De chaque côté, de belles courbes bleues joliment polies par la force de la cascade m’accompagnent. Au fond, entre 6 et 8 m, une plage de sable noir. Des paillettes de sable volent, brillent dans un ciel d’eau pure. Je flotte dans le coeur du glacier, la tête dans une pluie d’étoiles qui filent librement dans le courant. Je suis émerveillé par cette poésie…

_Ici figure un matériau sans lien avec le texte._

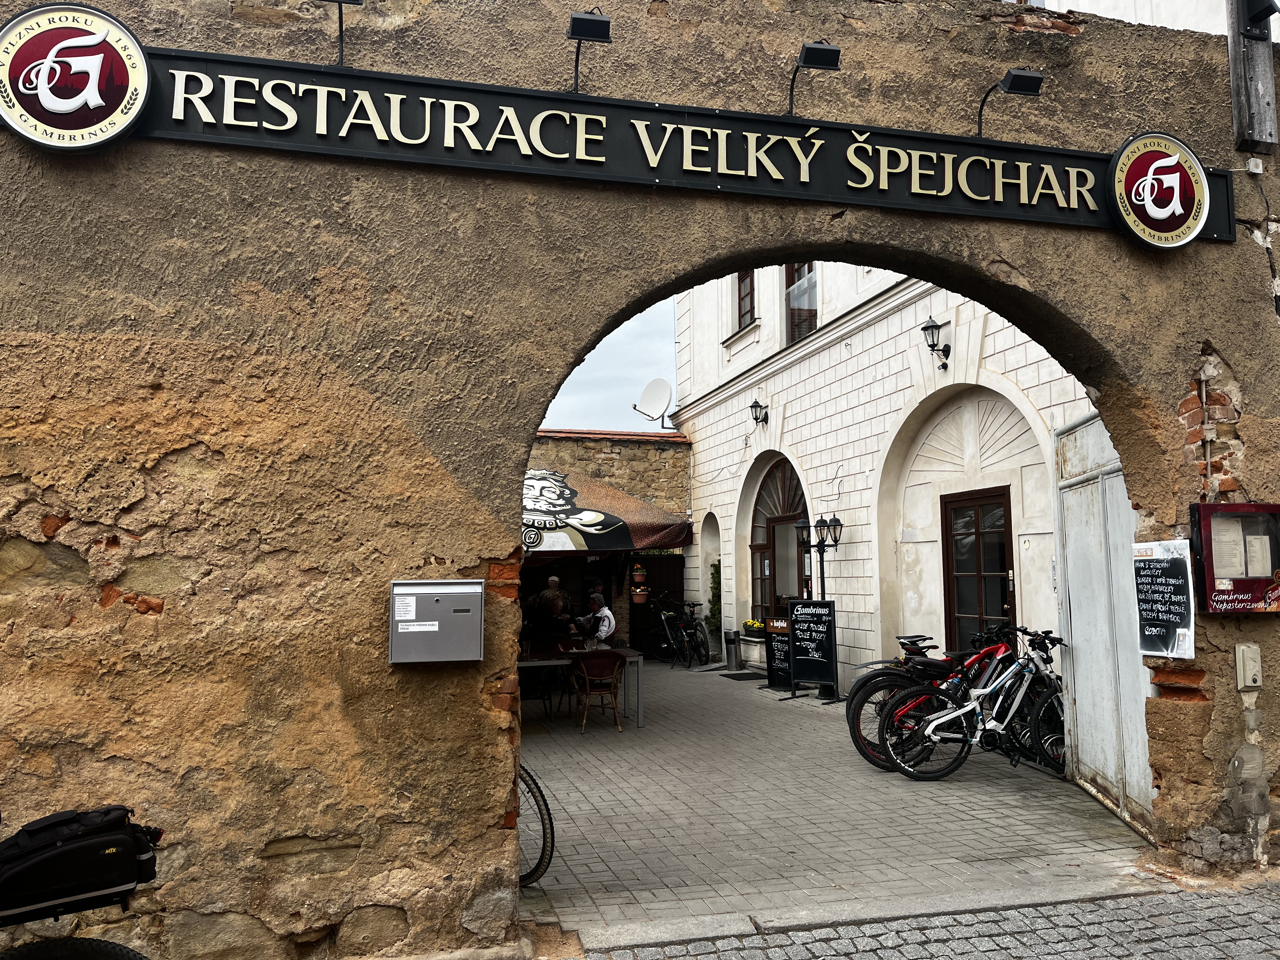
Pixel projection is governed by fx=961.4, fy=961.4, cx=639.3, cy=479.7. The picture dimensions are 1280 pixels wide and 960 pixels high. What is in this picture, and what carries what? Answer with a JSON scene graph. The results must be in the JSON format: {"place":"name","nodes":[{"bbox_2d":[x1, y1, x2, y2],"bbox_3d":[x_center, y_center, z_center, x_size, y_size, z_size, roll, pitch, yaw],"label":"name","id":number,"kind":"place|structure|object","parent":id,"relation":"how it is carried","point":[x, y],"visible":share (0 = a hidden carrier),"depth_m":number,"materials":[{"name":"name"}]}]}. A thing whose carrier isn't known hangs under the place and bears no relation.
{"place":"outdoors","nodes":[
{"label":"outdoors","id":0,"kind":"place"},
{"bbox_2d":[0,804,158,959],"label":"bicycle","id":1,"kind":"object","parent":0,"point":[51,956],"visible":0.98,"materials":[{"name":"black"}]},
{"bbox_2d":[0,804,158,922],"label":"black bag","id":2,"kind":"object","parent":1,"relation":"on","point":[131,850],"visible":0.97,"depth_m":2.66,"materials":[{"name":"black fabric"}]},
{"bbox_2d":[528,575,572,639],"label":"man","id":3,"kind":"object","parent":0,"point":[555,582],"visible":0.68,"depth_m":12.10},
{"bbox_2d":[573,590,616,645],"bbox_3d":[-0.585,1.941,11.707,0.577,1.081,0.616,-1,-5,14],"label":"man","id":4,"kind":"object","parent":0,"point":[613,625],"visible":0.65,"depth_m":11.60},
{"bbox_2d":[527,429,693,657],"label":"stone wall","id":5,"kind":"structure","parent":0,"point":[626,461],"depth_m":16.97,"materials":[{"name":"stone"}]},
{"bbox_2d":[522,466,689,553],"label":"awning","id":6,"kind":"object","parent":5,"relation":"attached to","point":[623,541],"visible":0.52,"depth_m":13.25,"materials":[{"name":"brown fabric"}]},
{"bbox_2d":[629,561,649,601],"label":"flower pot","id":7,"kind":"object","parent":5,"relation":"attached to","point":[637,598],"visible":0.95,"depth_m":16.74,"materials":[{"name":"ceramic"}]},
{"bbox_2d":[632,377,673,428],"bbox_3d":[0.288,-1.442,18.892,0.822,1.091,0.665,-2,-6,21],"label":"satellite dish","id":8,"kind":"object","parent":5,"relation":"attached to","point":[653,391],"visible":0.94,"depth_m":18.96,"materials":[{"name":"white metal"}]},
{"bbox_2d":[540,295,680,432],"label":"sky","id":9,"kind":"structure","parent":0,"point":[669,356],"materials":[{"name":"white"}]},
{"bbox_2d":[0,0,1279,955],"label":"stone wall","id":10,"kind":"structure","parent":0,"point":[1238,711],"depth_m":3.96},
{"bbox_2d":[321,0,365,64],"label":"sign lamp","id":11,"kind":"object","parent":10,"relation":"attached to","point":[340,1],"visible":0.97,"depth_m":4.14,"materials":[{"name":"black metal"}]},
{"bbox_2d":[388,579,483,663],"bbox_3d":[-0.807,0.564,3.819,0.384,0.336,0.140,1,-5,-15],"label":"mailbox","id":12,"kind":"object","parent":10,"relation":"attached to","point":[436,622],"visible":0.98,"depth_m":3.77,"materials":[{"name":"grey metal"}]},
{"bbox_2d":[566,8,612,93],"bbox_3d":[-0.251,-1.919,4.363,0.215,0.365,0.331,1,-5,-15],"label":"floodlight","id":13,"kind":"object","parent":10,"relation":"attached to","point":[573,33],"visible":0.98,"depth_m":4.29,"materials":[{"name":"black metal"}]},
{"bbox_2d":[80,36,1231,246],"bbox_3d":[0.306,-1.471,4.369,5.664,0.427,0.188,1,-5,-15],"label":"sign board","id":14,"kind":"object","parent":10,"relation":"attached to","point":[1053,219],"visible":0.83,"depth_m":4.20,"materials":[{"name":"black metal"}]},
{"bbox_2d":[0,2,152,151],"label":"round sign","id":15,"kind":"object","parent":14,"relation":"attached to","point":[131,116],"visible":0.98,"depth_m":3.65,"materials":[{"name":"red plastic"}]},
{"bbox_2d":[1106,132,1211,249],"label":"round sign","id":16,"kind":"object","parent":14,"relation":"attached to","point":[1148,181],"visible":0.98,"depth_m":4.87,"materials":[{"name":"red plastic"}]},
{"bbox_2d":[786,41,841,116],"bbox_3d":[0.836,-1.933,4.728,0.238,0.354,0.372,1,-5,-15],"label":"floodlight","id":17,"kind":"object","parent":10,"relation":"attached to","point":[814,60],"visible":0.98,"depth_m":4.62,"materials":[{"name":"black metal"}]},
{"bbox_2d":[975,66,1045,136],"bbox_3d":[1.915,-1.930,5.017,0.252,0.357,0.386,1,-5,-15],"label":"spotlight","id":18,"kind":"object","parent":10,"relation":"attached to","point":[1018,79],"visible":0.98,"depth_m":4.90,"materials":[{"name":"black metal"}]},
{"bbox_2d":[1051,415,1156,836],"bbox_3d":[2.969,0.838,6.220,0.086,2.537,1.756,-1,-5,7],"label":"metal gate","id":19,"kind":"structure","parent":10,"relation":"attached to","point":[1079,530],"depth_m":6.17,"materials":[{"name":"metal"}]},
{"bbox_2d":[1130,538,1194,658],"bbox_3d":[2.757,0.629,5.082,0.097,0.611,0.486,1,-5,-15],"label":"menu board","id":20,"kind":"object","parent":10,"relation":"attached to","point":[1164,617],"visible":0.94,"depth_m":5.06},
{"bbox_2d":[1185,502,1279,613],"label":"menu case","id":21,"kind":"object","parent":10,"relation":"attached to","point":[1209,576],"visible":0.94,"depth_m":4.76,"materials":[{"name":"red"}]},
{"bbox_2d":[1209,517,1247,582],"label":"paper notice","id":22,"kind":"object","parent":21,"relation":"in","point":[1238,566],"visible":0.76,"depth_m":4.80,"materials":[{"name":"white paper"}]},
{"bbox_2d":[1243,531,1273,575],"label":"paper notice","id":23,"kind":"object","parent":21,"relation":"in","point":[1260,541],"visible":0.9,"depth_m":4.73,"materials":[{"name":"white paper"}]},
{"bbox_2d":[1234,643,1262,690],"bbox_3d":[3.142,0.968,4.948,0.114,0.238,0.084,1,-5,-15],"label":"intercom","id":24,"kind":"object","parent":10,"relation":"attached to","point":[1241,668],"visible":0.97,"depth_m":4.93,"materials":[{"name":"beige plastic"}]},
{"bbox_2d":[1226,0,1279,153],"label":"wooden post","id":25,"kind":"object","parent":10,"relation":"attached to","point":[1257,109],"visible":0.87,"depth_m":5.23,"materials":[{"name":"grey wood"}]},
{"bbox_2d":[1238,0,1279,35],"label":"floodlight","id":26,"kind":"object","parent":25,"relation":"attached to","point":[1260,12],"visible":0.98,"depth_m":5.17,"materials":[{"name":"black"}]},
{"bbox_2d":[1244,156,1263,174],"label":"junction box","id":27,"kind":"object","parent":10,"relation":"attached to","point":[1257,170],"visible":0.96,"depth_m":5.03,"materials":[{"name":"white plastic"}]},
{"bbox_2d":[518,656,1153,935],"label":"paved courtyard","id":28,"kind":"structure","parent":0,"point":[568,821],"materials":[{"name":"grey"}]},
{"bbox_2d":[517,763,555,885],"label":"bicycle wheel","id":29,"kind":"object","parent":28,"relation":"on","point":[544,832],"visible":0.18,"depth_m":4.99,"materials":[{"name":"black metal"}]},
{"bbox_2d":[517,645,647,727],"bbox_3d":[-0.808,2.151,9.863,1.725,0.727,0.981,1,-5,-15],"label":"table","id":30,"kind":"object","parent":28,"relation":"on","point":[629,654],"visible":0.53,"depth_m":9.68,"materials":[{"name":"wood"}]},
{"bbox_2d":[569,650,626,732],"bbox_3d":[-0.423,2.087,9.564,0.561,0.795,0.601,1,-5,-15],"label":"chair","id":31,"kind":"object","parent":28,"relation":"on","point":[616,660],"visible":0.99,"depth_m":9.41,"materials":[{"name":"brown wicker"}]},
{"bbox_2d":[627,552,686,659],"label":"wooden door","id":32,"kind":"structure","parent":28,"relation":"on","point":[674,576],"depth_m":17.14,"materials":[{"name":"brown wood"}]},
{"bbox_2d":[648,595,707,668],"bbox_3d":[0.552,2.537,16.128,0.616,1.174,2.171,2,-6,-25],"label":"bicycle","id":33,"kind":"object","parent":28,"relation":"on","point":[663,617],"visible":0.97,"depth_m":15.83,"materials":[{"name":"black metal"}]},
{"bbox_2d":[723,629,741,670],"bbox_3d":[1.431,2.649,14.913,0.292,0.632,0.292,1,-5,-15],"label":"trash bin","id":34,"kind":"object","parent":28,"relation":"on","point":[735,652],"visible":0.99,"depth_m":14.81,"materials":[{"name":"black metal"}]},
{"bbox_2d":[719,670,766,680],"bbox_3d":[1.498,2.844,13.848,0.540,0.021,0.797,1,-5,-15],"label":"doormat","id":35,"kind":"object","parent":28,"relation":"on","point":[748,673],"visible":0.98,"depth_m":13.77,"materials":[{"name":"carpet"}]},
{"bbox_2d":[764,616,791,689],"bbox_3d":[1.983,2.267,12.586,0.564,0.949,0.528,-4,-6,34],"label":"chalkboard sign","id":36,"kind":"object","parent":28,"relation":"on","point":[777,649],"visible":0.63,"depth_m":12.53,"materials":[{"name":"black"}]},
{"bbox_2d":[786,599,837,700],"bbox_3d":[2.055,2.040,11.469,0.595,1.166,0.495,-3,-6,27],"label":"chalkboard sign","id":37,"kind":"object","parent":28,"relation":"on","point":[817,646],"visible":0.99,"depth_m":11.42,"materials":[{"name":"black"}]},
{"bbox_2d":[798,512,842,697],"bbox_3d":[2.254,1.555,11.861,0.532,2.271,0.613,1,-5,-15],"label":"street lamp","id":38,"kind":"object","parent":28,"relation":"on","point":[836,539],"visible":0.83,"depth_m":11.84,"materials":[{"name":"black metal"}]},
{"bbox_2d":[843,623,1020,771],"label":"bicycle","id":39,"kind":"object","parent":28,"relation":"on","point":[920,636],"visible":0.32,"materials":[{"name":"metal"}]},
{"bbox_2d":[883,627,1070,781],"bbox_3d":[2.684,1.688,7.189,1.952,1.104,0.555,1,-5,-15],"label":"bicycle","id":40,"kind":"object","parent":28,"relation":"on","point":[942,719],"visible":0.93,"depth_m":7.10,"materials":[{"name":"metal"}]},
{"bbox_2d":[571,877,1279,959],"label":"cobblestone pavement","id":41,"kind":"structure","parent":0,"point":[1207,956],"materials":[{"name":"grey stone"}]},
{"bbox_2d":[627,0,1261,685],"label":"white building","id":42,"kind":"structure","parent":0,"point":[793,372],"depth_m":12.12,"materials":[{"name":"white paint"}]},
{"bbox_2d":[706,561,722,637],"bbox_3d":[1.432,2.218,16.641,0.500,1.652,0.601,1,-5,-15],"label":"climbing plant","id":43,"kind":"object","parent":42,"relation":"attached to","point":[714,614],"visible":0.45,"depth_m":16.59,"materials":[{"name":"green plant"}]},
{"bbox_2d":[734,268,757,329],"bbox_3d":[1.765,-2.933,15.100,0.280,1.340,0.821,1,-5,-15],"label":"window","id":44,"kind":"structure","parent":42,"relation":"in","point":[743,281],"depth_m":15.24,"materials":[{"name":"brown wood"}]},
{"bbox_2d":[741,617,765,635],"bbox_3d":[1.782,2.262,14.752,0.383,0.272,0.674,1,-5,-15],"label":"flower box","id":45,"kind":"object","parent":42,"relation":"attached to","point":[753,625],"visible":0.8,"depth_m":14.69,"materials":[{"name":"yellow plant"}]},
{"bbox_2d":[748,397,769,426],"bbox_3d":[1.746,-0.963,14.086,0.354,0.429,0.283,1,-5,-15],"label":"wall lamp","id":46,"kind":"object","parent":42,"relation":"attached to","point":[756,404],"visible":0.97,"depth_m":14.05,"materials":[{"name":"black metal"}]},
{"bbox_2d":[749,457,810,623],"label":"arched window","id":47,"kind":"structure","parent":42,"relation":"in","point":[783,474],"depth_m":14.54,"materials":[{"name":"brown wood"}]},
{"bbox_2d":[783,261,817,342],"bbox_3d":[2.402,-2.663,13.835,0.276,1.801,1.138,1,-5,-15],"label":"window","id":48,"kind":"structure","parent":42,"relation":"in","point":[809,270],"depth_m":14.03,"materials":[{"name":"brown"}]},
{"bbox_2d":[920,316,952,368],"bbox_3d":[3.067,-1.430,9.994,0.350,0.526,0.284,1,-5,-15],"label":"wall lamp","id":49,"kind":"object","parent":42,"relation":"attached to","point":[926,329],"visible":0.97,"depth_m":9.93,"materials":[{"name":"black metal"}]},
{"bbox_2d":[940,485,1016,652],"bbox_3d":[3.471,1.337,9.897,0.186,2.408,1.282,1,-5,-15],"label":"wooden door","id":50,"kind":"structure","parent":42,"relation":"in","point":[1003,603],"depth_m":9.92,"materials":[{"name":"brown wood"}]}
]}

Une aspiration m’attire vers des entrailles ténébreuses. Au fond, une première faille de 2m de long de 50 cm de large m’entraîne vers une destination inconnue. Evrard me tient solidement par un bout de sécurité. Je continue l’exploration de l’autre côté et m’empreins de cet univers bouleversant; Je filme, photographie pour de futurs témoignages mais surtout pour partager. J’aurais tellement aimé qu’Evrard profite de cette immersion folle. Une autre fois…
Au bout d’une heure, il faut remonter ! Ils sont suspendus à leur corde et certainement trempés; Je remonte dans ma barque en plastique, heureux. Evrard aide Yann à remonter et me dit de l’attendre. C’est long, j’ai froid, je tire des bouts pour me réchauffer, tape sur la paroi avec mes pieds pour ne pas laisser le froid m’inonder. J’entends un bruit énorme et vois Evrard me crier quelque chose, et avec le vacarme je ne comprends rien. C’est peut-être une pierre, un morceau de glace auquel je viens d’échapper. J’apprendrai plus tard que c’était l’appareil de Yann qui est tombé dans la vasque.

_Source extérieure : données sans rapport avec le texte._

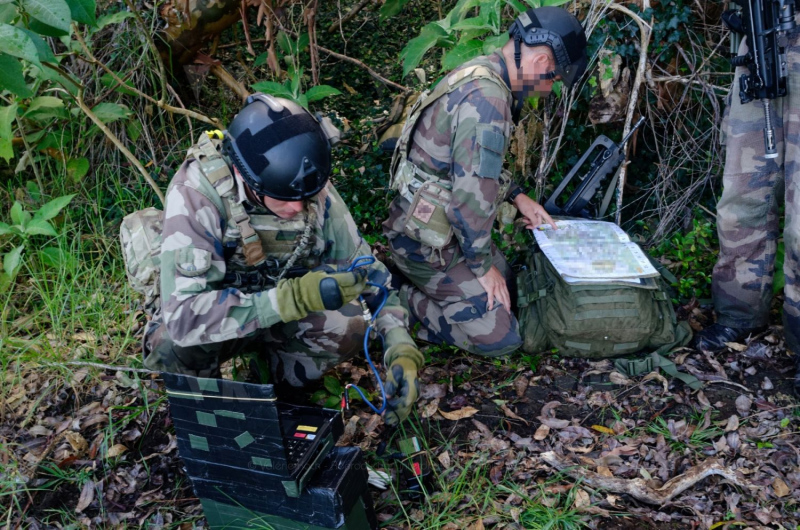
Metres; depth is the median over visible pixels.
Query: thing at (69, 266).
grass
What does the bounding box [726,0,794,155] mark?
rifle
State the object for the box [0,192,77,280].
leafy plant
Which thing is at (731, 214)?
person
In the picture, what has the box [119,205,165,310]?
backpack
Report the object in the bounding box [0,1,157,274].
shrub
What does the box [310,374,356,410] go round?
small plant
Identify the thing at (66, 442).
leaf-covered ground
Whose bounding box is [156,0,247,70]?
tree trunk
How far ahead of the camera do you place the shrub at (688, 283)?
3.38 m
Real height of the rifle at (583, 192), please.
0.442 m
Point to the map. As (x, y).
(558, 263)
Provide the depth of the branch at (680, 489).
2.24 m
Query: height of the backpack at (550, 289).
0.405 m
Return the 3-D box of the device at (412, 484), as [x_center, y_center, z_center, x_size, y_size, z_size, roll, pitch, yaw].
[0.021,0.573,2.289,0.160,0.152,0.198,-1,24,0]
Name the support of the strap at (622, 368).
on the leaf-covered ground at (66, 442)
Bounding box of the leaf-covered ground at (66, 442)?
[0,301,799,529]
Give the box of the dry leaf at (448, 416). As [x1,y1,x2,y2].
[438,405,479,419]
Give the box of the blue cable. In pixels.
[333,256,388,417]
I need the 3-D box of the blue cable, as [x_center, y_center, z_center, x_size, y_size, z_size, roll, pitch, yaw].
[-0.120,0.207,2.292,0.215,0.387,0.316,-1,24,0]
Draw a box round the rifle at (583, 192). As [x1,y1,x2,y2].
[543,117,647,219]
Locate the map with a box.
[530,218,659,283]
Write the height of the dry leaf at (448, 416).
0.023 m
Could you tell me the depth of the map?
2.92 m
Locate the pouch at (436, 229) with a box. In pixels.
[403,180,452,247]
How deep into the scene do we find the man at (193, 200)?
2.32 m
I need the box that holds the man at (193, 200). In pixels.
[131,96,416,426]
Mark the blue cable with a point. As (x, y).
(365, 340)
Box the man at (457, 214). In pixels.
[382,7,585,356]
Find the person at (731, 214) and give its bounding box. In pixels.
[693,0,799,388]
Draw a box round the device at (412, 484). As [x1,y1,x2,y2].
[378,429,433,500]
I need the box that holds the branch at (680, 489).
[538,451,754,504]
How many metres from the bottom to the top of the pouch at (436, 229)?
0.189 m
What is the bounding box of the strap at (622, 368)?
[614,349,700,389]
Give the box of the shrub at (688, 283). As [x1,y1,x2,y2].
[652,216,716,298]
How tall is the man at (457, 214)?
1.240 m
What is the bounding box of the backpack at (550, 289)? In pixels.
[514,227,693,359]
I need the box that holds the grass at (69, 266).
[0,158,158,397]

Evrard arrivé, je tente de remonter. Mes pieds sont gelés. Avec mes moufles en néoprène, je fais de fausses manipulations. Evrard hurle mais je n’entends rien! j’enlève ma cagoule et suis ses directives avec difficulté. Son expérience, son recul finissent par me guider vers une lente remontée laborieuse.
Je profite quand même de la vision du tube de glace translucide avec des nuances de bleues et de vertes. C’est magnifique. J’arrive en haut, l’équipe me sécurise et éclaire Evrard, car la nuit est déjà tombée. Je l’attends avec impatience. Il remonte : OUF !
Nous parlons peu et démontons, rangeons tout le dispositif. Il fait froid. Quelqu’un s’exclame, un « renard polaire ». En effet, nos bruits ont peut-être suscité sa curiosité. Il s’approche une première fois avec ses petites pattes sur la glace, une deuxième, une troisième. Nous apercevons ses yeux ronds. Cette rencontre étonnante nous fait tous sourire.
Les sacs sur le dos, nous quittons le glacier au dessus de ses failles bleues de plus en plus sombre. Les lampes éclairent le géant, nous le quittons pour toujours. Il est plus de 22 heures, Ingkasi nous attend au bord de la falaise. À bord, pas un mot. Je regarde l’équipe et Evrard : je lui sourie ! Malgré la difficulté, nous venons en équipe de réaliser quelque chose de grand. Certainement une grande première dans l’exploration que nous avons poussée à son paroxysme, grâce à l’audace d’Evrard et aux multiples compétences d’une équipe bien constitué.
À notre arrivée au camp, Raphaël nous avait préparé un excellent repas.